Overcoming the challenges of direct-to-garment printing.
The second thing to avoid is the “Cheap Shirt Sale,” “3 for 3 Special,” or any other variation of that plan. At their core, these promotions are just a way to get the easiest jobs into a screen printing shop. On the digital side of your business, you want to avoid those one-color, black-on-white jobs that often scream “generic and thoughtless.” Your cost to produce that shirt is the same as producing a 16 million-color masterpiece on a white shirt, but you cannot charge the same price because of perceived value. Instead, leverage the parts of DTG printing that add value, like the magic of watching a shirt get printed before your eyes or taking your personalized shirt with you five minutes after ordering it.
How can you add value to your product so you can justify a higher price? Value is a perceived number; honestly, people have no idea what it costs to make most of the things we buy. Does a Mercedes-Benz really cost that much more to make than a comparable Volkswagen? Probably not, but people are willing to pay more for the Mercedes because of its perceived value. The same is true of a T-shirt.

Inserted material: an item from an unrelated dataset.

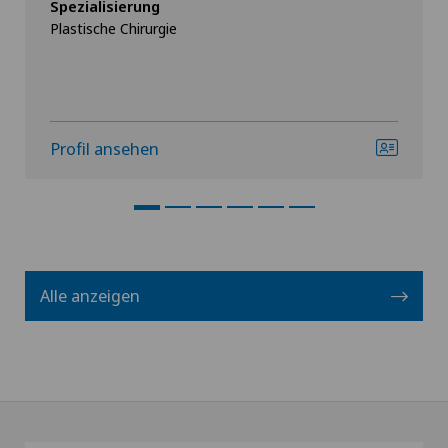
Spezialisierung
Plastische Chirurgie
Profil ansehen
Alle anzeigen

For the digital decorator, coming up with creative ways to add value is essential. One great way to do it is by selling the personalization capabilities of DTG. Instead of getting 1000 identical shirts with a single-color logo and carrying a large inventory, the customer can spend a little more for full-color shirts, bought in smaller quantities and with each one personalized. Maybe each of their top customers gets their own dark, collared shirt with their name on it. Or, each owner at a car show gets a white shirt with a picture of their car, plus their name and car make and model as a left-chest design. Big, boring orders don’t work to the strengths of DTG. Your goal should be to get lots of individual ones.